Cyber risk policies are a growing trend among insurance carriers. We have found such a significant difference between these policies that warrant some discussion. Cyber risk E&O Insurance polices are designed to cover claims relating to doing business over the net or having information (data) stored on a computer or other technological devise. Companies can be sued for the unauthorized disclosure of customer data ( third party exposure) and are also subject to fines, penalties and reporting requirements (First Party Exposure) relating to such disclosure. In this post we will just discuss the First Party exposure (cost to the insured to rectify the disclosure)
An example of an unauthorized disclosure is if an employee leaves a laptop on a train that contains personal and confidential information. Another, example would be if a disgruntled employee were to copy such information onto a disc or jump stick and finally an example would be a simple breach of your computer systems.

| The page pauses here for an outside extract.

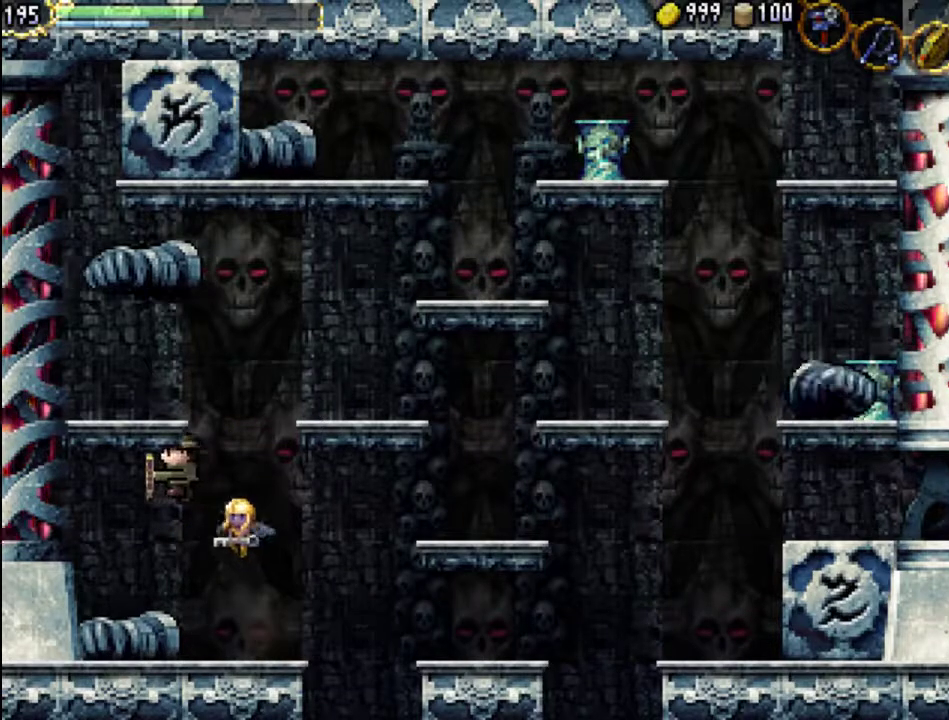
{"buttons": ["A"], "events": [[200, "DPAD_RIGHT", "up"], [333, "A", "down"]]}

Each state has its own rules on what to do in the event an unauthorized disclosure. In general they require that in the event of the unauthorized disclosure of certain information (credit card numbers, social security numbers or birthdates) that the company notify those parties affected and in many cases provide at least a year’s worth of credit reporting. Such costs to a company can include:
1. Cost of forensic accountants/IT professionals to identify the scope of the problem
2. Cost of notification to all parties which can include certified mail. Imagine the staff and mailing costs of sending 100,000 certified letters, plus the cost of following up and maintaining lists of those that responded
3. Cost of personnel to field phone calls and letters
4. Cost providing credit reporting services to those affected
5. Marketing costs associated with defusing the situation and repairing the company's image
Every insurance carrier handles the costs noted above differently. We will address in other posts the significance of each.